[Opening Supplied passage section]
Sri Lankas Withdrawal
from the Ceasefire Agreement and Alleged HR Violations
SRI LANKA UNITED NATIONAL
ASSOCIATION OF CANADA
Box 55292, 300 Borough Drive, Toronto, Ontario, M1P 4Z7 Canada
Website: www.sluna.org E-mail: sluna@idirect.com
MEDIA RELEASE March 24, 2008
We are puzzled by the lack of understanding among key members of the
international community that has a history of flouting accepted conventions
and rules to carry out their interventionist agendas, about a failed
ceasefire agreement from which Sri Lanka formally withdrew effective
January 16, 2008, in order to defend her territorial integrity and sovereignty
in the face of flagrant violations on the part of the Liberation Tigers
of Tamil Eelam (LTTE), recognized as a terrorist organization. The LTTE
violated the CFA from its very inception, and used it to build up their
weapons stockpile and fighting forces to pursue their end goal of dismembering
Sri Lanka by force of arms and establishing a separate mono-ethnic Tamil
fascist state comprising over 1/3rd of the land and 2/3rd of the coastal
belt and adjacent ocean for resident Tamils numbering less than 4 percent
of the islands population.
The CFA was flawed to begin with, as it provided undue concessions
to the armed LTTE terrorists to have their cadres enter areas controlled
by the government whilst barring all others entry into territory usurped
by the illegal army of the LTTE. The A9 highway traversing through the
illegally usurped territory which was to remain open for the free flow
of traffic was obstructed with a barrier set up by the LTTE for levying
unauthorized taxes or extortion of funds especially from members of
the Tamil community proceeding to visit their family members in the
Vanni region and the Jaffna peninsula, and trucks carrying essential
merchandise for the civilians trapped within. The Norwegian facilitator
obtained the signature of the LTTE leader Velupillai Prabhakaran on
this flawed document in advance, and thereafter had Mr. Ranil Wickremasinghe
who was the Prime Minister in the UNP led government at the time, to
sign it, bypassing the countrys President who was the head of
state, and the nations parliament, which was most unconventional
and highly irregular on their part.
[Closing Supplied passage section]
[Opening Information shown section]
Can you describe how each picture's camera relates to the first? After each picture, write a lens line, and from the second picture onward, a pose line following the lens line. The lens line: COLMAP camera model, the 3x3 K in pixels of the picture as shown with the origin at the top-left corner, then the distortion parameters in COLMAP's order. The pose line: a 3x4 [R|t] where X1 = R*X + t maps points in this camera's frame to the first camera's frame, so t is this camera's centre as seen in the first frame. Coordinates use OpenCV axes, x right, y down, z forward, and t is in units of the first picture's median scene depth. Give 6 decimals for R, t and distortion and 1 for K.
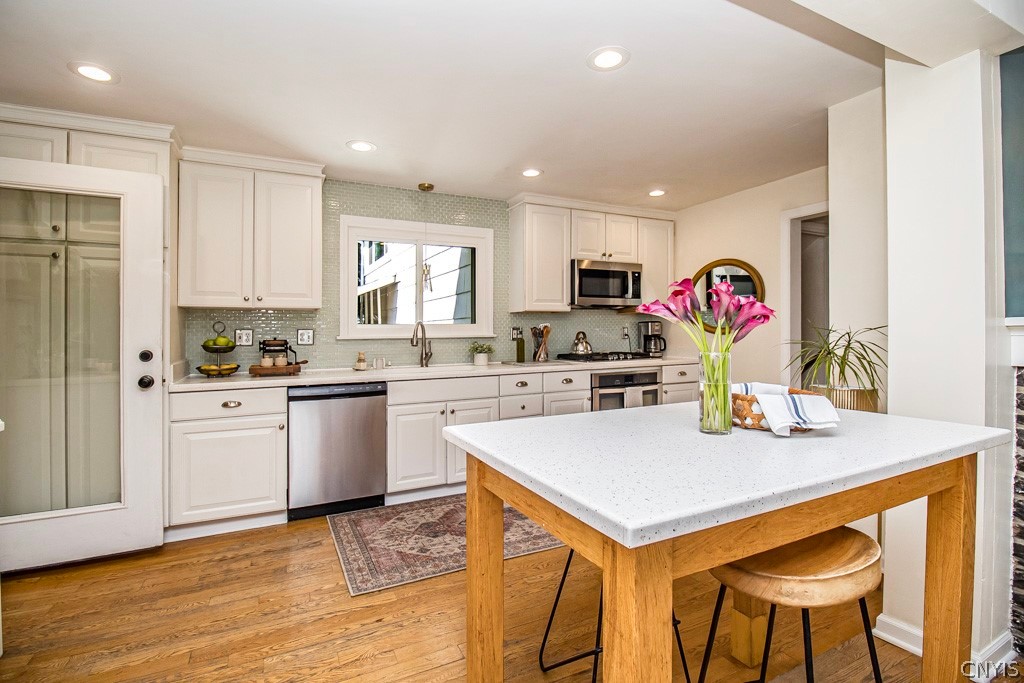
[Closing Information shown section]
Activity list:
(a) List every organization named in the media release on Sri Lanka's withdrawal from the ceasefire agreement, including the one that issued it.
(b) Write the next paragraph of the media release on Sri Lanka's withdrawal from the ceasefire agreement, picking up after its final sentence.

Answers provided:
(a)
- Sri Lanka United National Association of Canada
- Liberation Tigers of Tamil Eelam (LTTE)
- UNP

(b)
The Nordic Sri Lanka Monitoring Mission (www.slmm.lk) has ruled that
the Tamil Tigers violated the Ceasefire Agreement on 3830 occasions
including the murder of dissident Tamils, other Sinhalese and Muslim
civilians, members of the security forces and political leaders of the
calibre of the Hon. Lakshman Kadirgamar, former Minister of Foreign
Affairs, using violent means including suicide bombers, smuggling in
11 shiploads of weapons, forcibly conscripting adults and children,
torturing, extorting and denying democratic and fundamental rights to
the trapped civilians within the illegally usurped territory, as against
351 minor violations on the part of the GOSL mainly relating to harassment
at security checkpoints. The Human Rights Watch report of March 2006
spoke of Tamil Tiger extortion of members of the diaspora for launching
their final war of liberation which they commenced earlier in December
2005, just one month after the election of Mahinda Rajapakse as the
new President of Sri Lanka. The President overlooked the numerous attacks
carried out by the LTTE leading to the deaths of nearly 200 security
forces personnel and serious injury to almost 400, and sought fresh
talks with the Tigers to negotiate a peace deal to which they agreed,
but immediately boycotted the sessions in Geneva in April 2006 to resume
hostilities. It was only after the LTTE cut off water from the Mavil
Aru (Mahavila) reservoir in mid-2006 depriving 30,000 families of their
living source, that the government withdrew from a meaningless CFA and
took steps to stop the haemorrhaging of the nation.
The human rights situation degenerated following the split within the
ranks of the LTTE when the Karuna group broke away with 6000 cadres
in 2004, causing immense bitterness giving rise to internecine warfare
bringing with it a climate of fear, abductions, disappearances and murder
of mainly Tamil civilians who were identified as supporters of the splinter
groups. Amnesty Internationals report dated February 1, 2006 blames
mainly the LTTE and the Karuna group for the human rights crisis in
the east, which sometimes spilt over to the capital city of Colombo
where they abducted and gunned down each others supporters. The level
of rivalry and bitterness could be ascertained from the fact that one
of Karunas brothers was done to death with hammer blows
to his body. The government had its hands full battling the marauding
LTTE and attempting to keep law and order in the eastern province with
some areas being barred to them under the CFA, preventing them from
pursuing the perpetrators who slid behind the LTTEs iron curtain.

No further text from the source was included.